### Consignes et exercices
1/ Dans l'extrait sur la post-vérité, de quoi les écrits d'Aristote sont-ils parsemés selon Bertrand Russell ?
2/ Recopiez, dans l'extrait sur la post-vérité, le passage allant de « D’emblée, Claudine Tiercelin » jusqu'à « s’en trouva affaiblie. » inclus.
3/ Poursuivez la rédaction de l'extrait sur la post-vérité à partir de sa dernière phrase.

### Extrait du document
§ §
D’emblée, Claudine Tiercelin s’attaque à un certain courant post-moderne sceptique et relativiste : méfiant vis-à-vis des concepts de raison ou encore de connaissance, les zélateurs de cette mouvance auraient fait le lit de ce que nous nommons communément « l’ère de la post-vérité » (post-truth era). En effet, grisés par l’apologie primesautière de la vie, de l’intuition, voire de l’autorité et du pouvoir, un pan des penseurs de la déconstruction (du moins ses défenseurs les moins avisés) ont dynamité les piliers du rationalisme : la vérité objective, pourtant nécessaire à une émancipation authentique, s’en trouva affaiblie.
Cependant, la philosophe tient à ne pas céder au catastrophisme : le peu de considération vis-à-vis de ce qui est démontrable par des arguments solides est aussi ancienne que Mathusalem. Les Sophistes, rhéteurs antiques, manipulaient déjà les foules par le biais d’un verbe trompeur, pour qui le Logos est une arme toute-puissante indifférente à ce qui est vrai. Aristote, philosophe grec pourtant cardinal, n’était pas à l’abri d’un tel défaut : Bertrand Russell le notait, les écrits du Stagirite sont parsemés d’ « absurdités ». Aujourd’hui, c’est largement par le truchement d’Internet et des réseaux sociaux que s’infiltrent les mensonges mettant en péril la démocratie liée à la vérité. En dépit des kyrielles de commissions, des vérifications des faits (fact-checking), des lois diverses et variées, les canaux de communication modernes font le lit de ce que l’on nomme « l’effet Dunning-Kruger » : les personnes les moins qualifiées à évoquer un sujet sont celles qui sont les plus enclines à le faire.
§ §
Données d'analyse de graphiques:
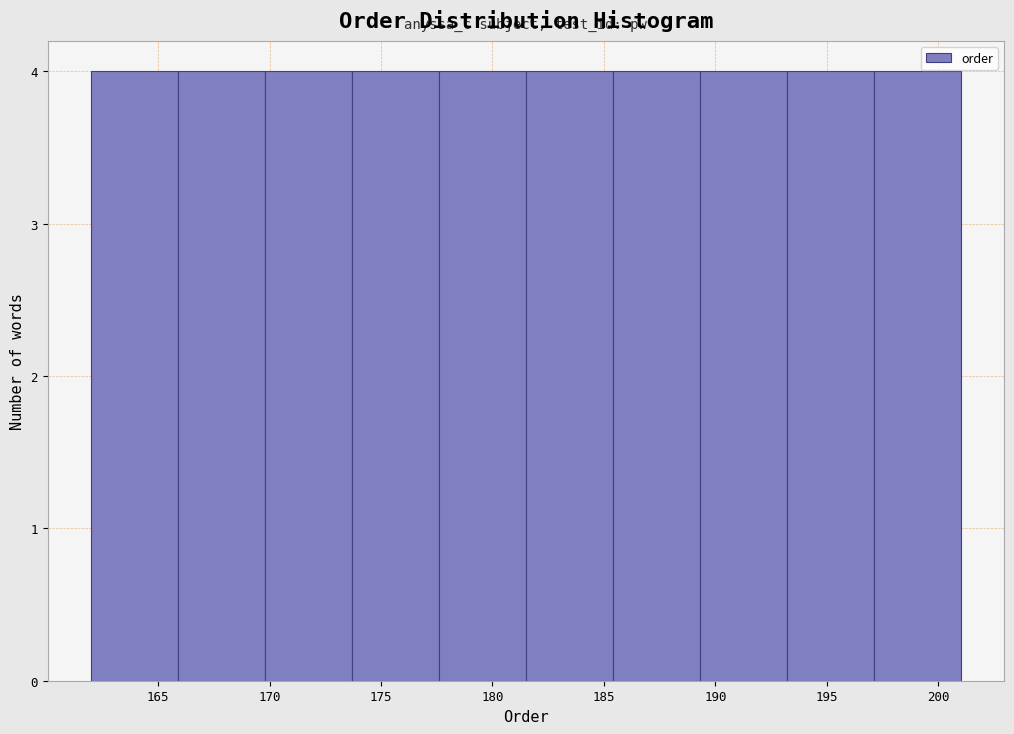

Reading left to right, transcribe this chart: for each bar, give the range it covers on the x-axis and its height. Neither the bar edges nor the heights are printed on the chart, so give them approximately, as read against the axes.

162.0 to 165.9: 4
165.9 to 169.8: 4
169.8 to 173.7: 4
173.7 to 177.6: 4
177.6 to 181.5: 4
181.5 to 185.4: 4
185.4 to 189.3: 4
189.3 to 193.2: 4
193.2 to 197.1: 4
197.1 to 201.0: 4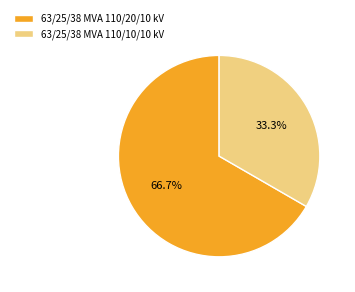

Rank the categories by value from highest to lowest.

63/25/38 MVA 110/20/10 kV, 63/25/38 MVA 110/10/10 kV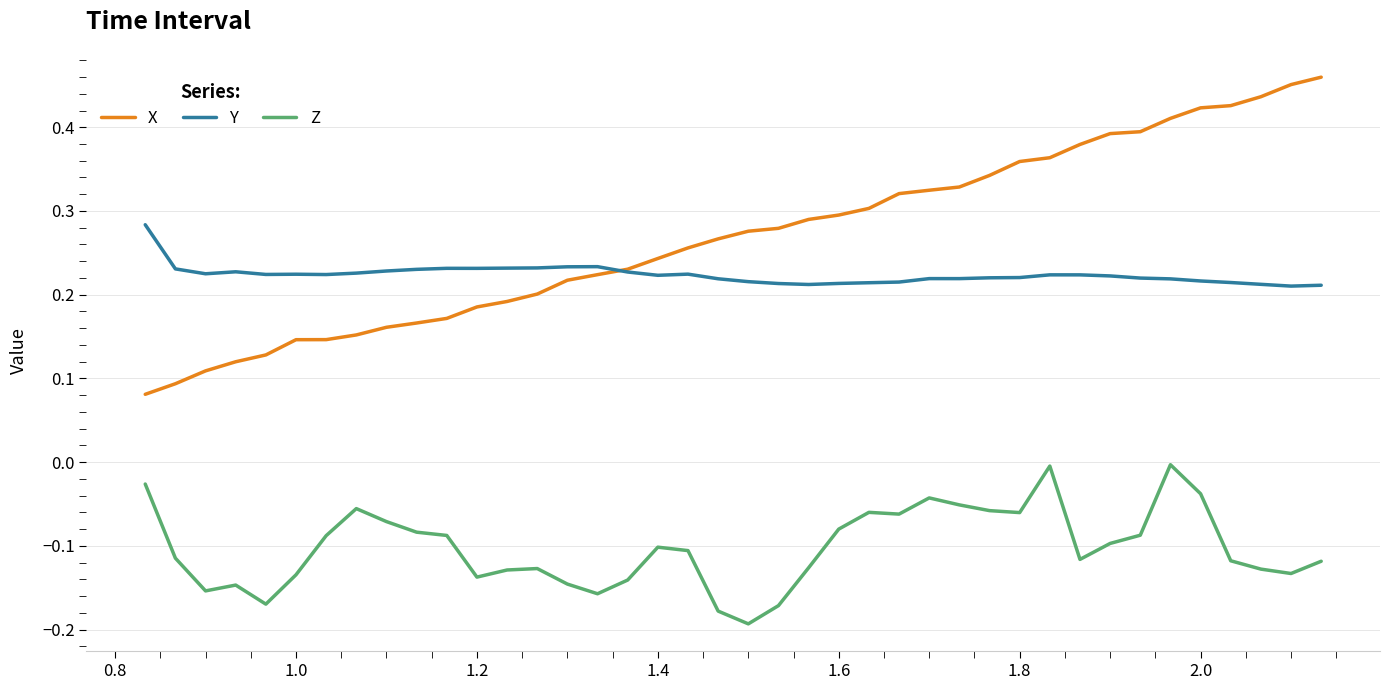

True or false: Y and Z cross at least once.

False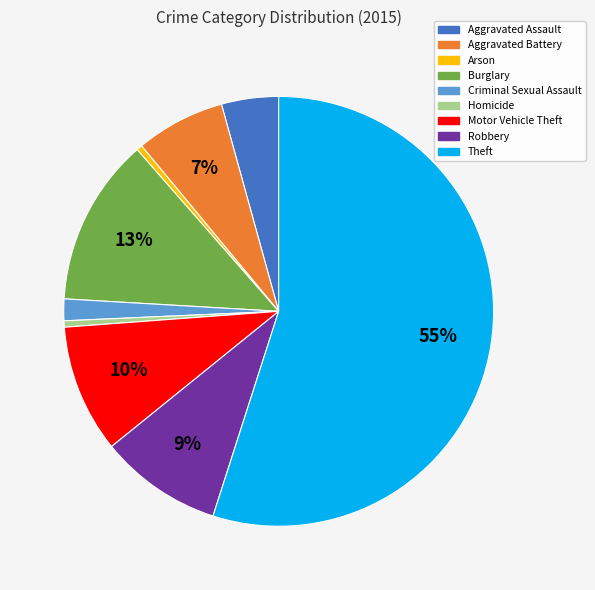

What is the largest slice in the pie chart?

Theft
§ §
### Réponses par consigne
1/ D'« absurdités ».

2/
D’emblée, Claudine Tiercelin s’attaque à un certain courant post-moderne sceptique et relativiste : méfiant vis-à-vis des concepts de raison ou encore de connaissance, les zélateurs de cette mouvance auraient fait le lit de ce que nous nommons communément « l’ère de la post-vérité » (post-truth era). En effet, grisés par l’apologie primesautière de la vie, de l’intuition, voire de l’autorité et du pouvoir, un pan des penseurs de la déconstruction (du moins ses défenseurs les moins avisés) ont dynamité les piliers du rationalisme : la vérité objective, pourtant nécessaire à une émancipation authentique, s’en trouva affaiblie.

3/
Cependant, la désinformation et la falsification des faits ne sont pas les seules forces visant à subvertir la rigueur analytique nécessaire à la réflexion rationnelle : le moralisme ambiant conjugué à l’idéologisation à outrance mène à ce que le pragmatiste Peirce nommait « le raisonnement de pacotille » (sham reasoning) : dans ce cas de figure, la conclusion de l’argumentation a beaucoup plus d’importance que la démonstration. Ainsi, les cours de justice débordent de procès en « phobies » dénués d’arguments tandis que les complotistes agencent les événements selon leurs desiderata au détriment de la logique afin d’asséner « leur » vérité qui, ironiquement, est tout sauf vraie. En outre, Claudine Tiercelin voit dans cette crise un affaissement du langage : le sens, dans son acception de signification, semble ne pas importer dans les interventions des uns et des autres. Les concepts philosophiques de « vérité », d’ « objectivité » ou encore de « raison » ont la fâcheuse tendance d’être employés sans être définis avec acribie, ce qui fait de l’ère de la post-vérité un cauchemar pour celui qui cherche le vrai avec honnêteté et rigueur intellectuelle.
Enfin, la philosophe pointe le fait que l’ère que nous traversons se caractérise par un mépris des faits objectifs au profit de l’appel à « la croyance et aux émotions » (Oxford Dictionary). Les conditions pour entamer un débat sain ne sont donc pas remplies : en effet, les faits sont triés selon ce qui conforte nos illusions, les savants et experts sont discrédités par un populisme démagogique au mépris de toute scientificité, les preuves sont souvent délaissées, le mensonge règne impunément, il existe une confusion entre l’opinion et le savoir, enfin, la perte de l’exigence intellectuelle contemporaine fait du « tuto » l’équivalent d’études sérieuses.
A présent, penchons-nous sur l’analyse de la philosophe portant sur le règne contemporain de l’imposture intellectuelle."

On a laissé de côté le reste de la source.